The American Society of Reproductive Medicine (ASRM) has concluded that freezing a woman's eggs should no longer be considered "experimental." The practice, which has long been targeted by critics who question its safety, has become increasingly popular in recent years as more and more women hope to get pregnant later in life. But is it really safe? Here's what you should know:

Why do women freeze their eggs?
Older women sometimes use the frozen eggs of younger women to become pregnant. And more and more, younger women in their twenties are freezing their eggs while they "finish school, focus on their jobs, or keep looking for the right guy," says Rob Stein at NPR. In other cases, the practice, which costs anywhere from $10,000 to $15,000, helps cancer patients preserve their fertility after chemotherapy wipes out their ovaries.

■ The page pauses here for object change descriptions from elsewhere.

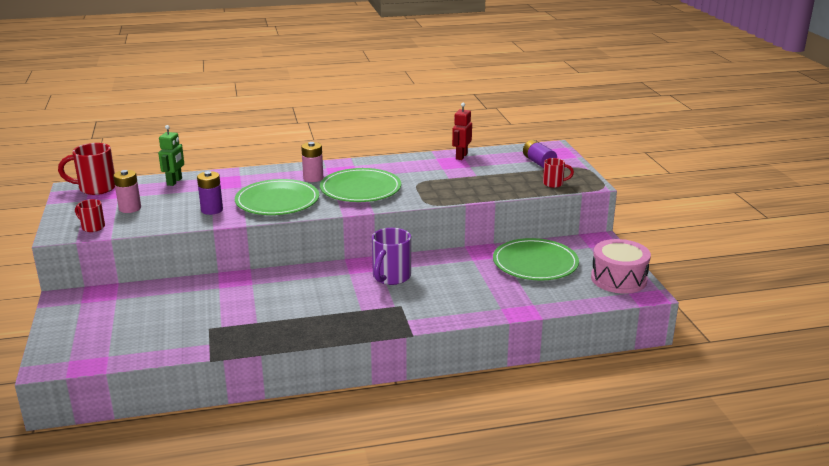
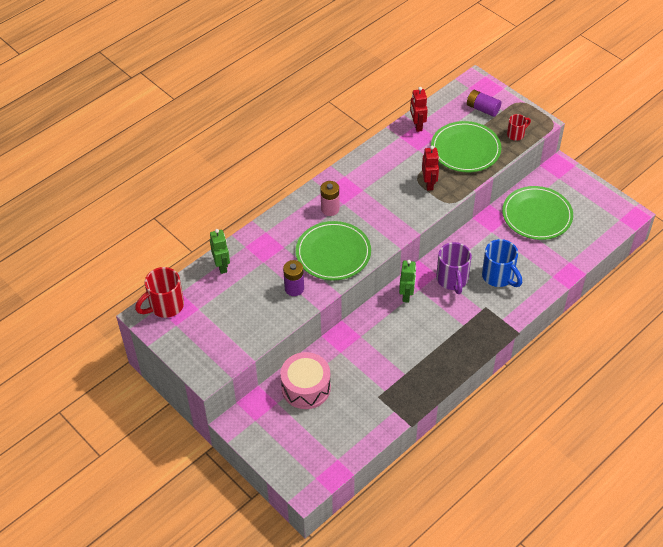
camera: 30 degrees left, 25 degrees up
red mug [75,199,105,232] -> none
pink battery [113,170,141,213] -> none
green plate [320,168,401,202] -> green plate moved to [431,121,501,172]
pink drum [591,239,651,294] -> pink drum moved to [280,352,331,409]
none -> green robot [399,260,416,303]
none -> red robot [422,146,439,191]
none -> blue mug [482,239,522,287]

Why is this controversial?
Not everyone thinks it's a good idea for healthy women to "freeze their eggs as sort of an insurance policy against infertility in case they don't meet Mr. Right — or just aren't ready for motherhood — until their 30s or beyond, when the childbearing window is closing fast," says Lauran Neergaard at the Associated Press. Success rates aren't exactly through the roof, and often "it's an insurance policy that many of those women may never need to turn in," says Dr. Erica Widra at Georgetown University, who chaired the committee's guidelines. 

Why did ASRM change its tune?
Citing several studies, the group concluded that younger women have about the same odds of getting pregnant using frozen eggs for their infertility treatment as fresh ones. And babies born from frozen eggs "seem to be healthy," says NPR's Stein.

Does this procedure still have critics?
Indeed it does. "Don't believe the hype," argues Amanda Marcotte at Slate. Though technology has improved contraception rates, "the process of freezing eggs is somewhat dangerous, including a possible higher risk of developing ovarian cancer." And I, for one, am still suspicious of doctors "willing to take thousands of dollars from women to put them through this process on the slim hope that it's going to solve their work-life balance dilemmas."